It is sometimes joked that the United States has never met a heresy that it didn't like. Constitutional barriers to the establishment of religion and the frontier mentality of American settlement fermented a petri dish of new religious movements throughout the Nineteenth century, many of which translated into would-be utopian communities. These communities were not strictly religious either, with many established on secular political, economic and philosophical ideals. All of them failed in one way or another, whether they fractured from within or could not sustain themselves in conflict with the laws of the nation. Both of these trends are reflected in Bioshock Infinite's flying utopian city of Columbia and its cult-like leader Zachary Hale Comstock.
Father Comstock sees a vision of a floating city, a new Eden.
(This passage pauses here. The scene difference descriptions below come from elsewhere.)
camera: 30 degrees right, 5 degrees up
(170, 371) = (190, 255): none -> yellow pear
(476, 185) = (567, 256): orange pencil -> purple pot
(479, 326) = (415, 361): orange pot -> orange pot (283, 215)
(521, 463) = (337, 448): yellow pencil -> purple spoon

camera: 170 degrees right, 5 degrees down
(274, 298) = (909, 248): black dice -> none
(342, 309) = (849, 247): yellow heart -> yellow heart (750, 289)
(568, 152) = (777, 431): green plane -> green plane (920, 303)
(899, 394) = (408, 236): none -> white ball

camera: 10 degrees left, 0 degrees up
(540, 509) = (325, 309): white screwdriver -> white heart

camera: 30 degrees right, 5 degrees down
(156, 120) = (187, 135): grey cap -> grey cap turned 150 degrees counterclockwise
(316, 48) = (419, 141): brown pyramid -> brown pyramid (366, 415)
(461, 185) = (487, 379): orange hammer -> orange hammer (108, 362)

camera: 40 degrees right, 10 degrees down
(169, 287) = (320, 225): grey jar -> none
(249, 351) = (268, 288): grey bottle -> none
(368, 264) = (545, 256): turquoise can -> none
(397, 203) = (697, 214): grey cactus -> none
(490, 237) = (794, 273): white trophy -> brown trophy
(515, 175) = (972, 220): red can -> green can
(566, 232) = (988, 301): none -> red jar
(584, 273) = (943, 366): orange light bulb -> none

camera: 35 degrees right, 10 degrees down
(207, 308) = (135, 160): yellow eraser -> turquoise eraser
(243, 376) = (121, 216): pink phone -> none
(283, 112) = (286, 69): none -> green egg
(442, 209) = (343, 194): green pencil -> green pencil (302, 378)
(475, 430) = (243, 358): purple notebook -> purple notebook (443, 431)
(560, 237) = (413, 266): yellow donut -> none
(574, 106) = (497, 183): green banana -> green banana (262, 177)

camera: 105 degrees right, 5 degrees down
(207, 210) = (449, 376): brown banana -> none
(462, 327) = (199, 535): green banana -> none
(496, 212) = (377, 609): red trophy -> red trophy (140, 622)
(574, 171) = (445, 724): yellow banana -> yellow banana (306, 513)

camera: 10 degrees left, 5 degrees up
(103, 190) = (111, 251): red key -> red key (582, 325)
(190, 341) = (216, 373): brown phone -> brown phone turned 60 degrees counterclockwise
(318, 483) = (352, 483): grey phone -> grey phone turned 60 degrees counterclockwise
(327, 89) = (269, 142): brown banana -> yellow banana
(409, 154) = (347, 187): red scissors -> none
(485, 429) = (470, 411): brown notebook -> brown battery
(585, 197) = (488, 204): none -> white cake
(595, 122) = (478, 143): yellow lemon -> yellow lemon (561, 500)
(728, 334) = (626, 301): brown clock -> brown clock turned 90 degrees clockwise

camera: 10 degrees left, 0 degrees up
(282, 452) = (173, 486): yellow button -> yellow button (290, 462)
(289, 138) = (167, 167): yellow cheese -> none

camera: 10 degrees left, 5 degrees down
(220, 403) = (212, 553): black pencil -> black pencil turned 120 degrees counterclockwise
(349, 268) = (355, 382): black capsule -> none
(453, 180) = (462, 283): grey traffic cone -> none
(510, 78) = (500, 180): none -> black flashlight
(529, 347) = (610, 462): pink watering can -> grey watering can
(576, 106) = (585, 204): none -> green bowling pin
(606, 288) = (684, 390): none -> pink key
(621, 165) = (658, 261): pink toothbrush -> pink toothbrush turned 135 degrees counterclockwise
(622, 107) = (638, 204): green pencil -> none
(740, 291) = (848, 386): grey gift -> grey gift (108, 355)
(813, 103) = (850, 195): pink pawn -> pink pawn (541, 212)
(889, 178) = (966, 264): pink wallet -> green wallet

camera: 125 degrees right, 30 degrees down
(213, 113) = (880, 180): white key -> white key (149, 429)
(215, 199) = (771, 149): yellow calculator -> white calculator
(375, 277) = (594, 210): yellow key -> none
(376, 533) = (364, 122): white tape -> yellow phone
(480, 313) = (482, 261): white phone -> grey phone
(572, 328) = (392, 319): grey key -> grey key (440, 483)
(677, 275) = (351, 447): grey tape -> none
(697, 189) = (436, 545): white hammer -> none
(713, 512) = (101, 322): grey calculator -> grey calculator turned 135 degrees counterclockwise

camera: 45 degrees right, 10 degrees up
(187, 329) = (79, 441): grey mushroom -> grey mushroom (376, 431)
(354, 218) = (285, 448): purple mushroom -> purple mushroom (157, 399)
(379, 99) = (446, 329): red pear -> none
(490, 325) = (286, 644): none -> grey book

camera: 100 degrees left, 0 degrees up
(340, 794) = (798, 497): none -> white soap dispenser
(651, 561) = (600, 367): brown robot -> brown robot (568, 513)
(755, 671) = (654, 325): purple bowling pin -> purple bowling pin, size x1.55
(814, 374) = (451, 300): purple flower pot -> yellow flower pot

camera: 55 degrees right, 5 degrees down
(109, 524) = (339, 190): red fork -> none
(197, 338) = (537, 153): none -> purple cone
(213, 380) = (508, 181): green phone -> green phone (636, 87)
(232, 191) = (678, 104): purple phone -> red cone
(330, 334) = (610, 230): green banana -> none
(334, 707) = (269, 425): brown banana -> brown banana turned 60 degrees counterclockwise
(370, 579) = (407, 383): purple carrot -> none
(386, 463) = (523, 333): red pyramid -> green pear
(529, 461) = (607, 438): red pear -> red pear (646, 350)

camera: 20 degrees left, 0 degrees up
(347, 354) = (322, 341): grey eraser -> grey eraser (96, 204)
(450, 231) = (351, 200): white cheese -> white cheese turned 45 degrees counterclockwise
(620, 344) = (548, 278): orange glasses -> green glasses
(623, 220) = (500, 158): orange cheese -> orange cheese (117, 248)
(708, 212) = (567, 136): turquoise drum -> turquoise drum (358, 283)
When the Nineteenth century began, Christianity in the United States was in the early stages of what would be called the "Second Great Awakening." This movement was expressly evangelistic, restorationist and personalistic, eschewing the established denominations for forms of religion that emphasized personal conversion, charismatic leaders, heightened emotionalism, and counter-culture radicalism, while dispensing with what they perceived as accumulated traditions, and expressed through ad hoc associations like "cults," camp meetings and tent revivals. Their success can be attributed in many respects to what was later described in Frederick Jackson Turner's "Frontier Thesis": an ethos of individualism and self-reliance that was responsive to the demands of frontier settlement, with a mistrust of the established, systemic authority of governments, aristocracies, the arts, churches and academics (including scientists and formal theologians). The more spread out Americans got, the more they looked for solutions that fit their particular contexts and values. Some might argue that we still see echoes of these tendencies in the American zeitgeist.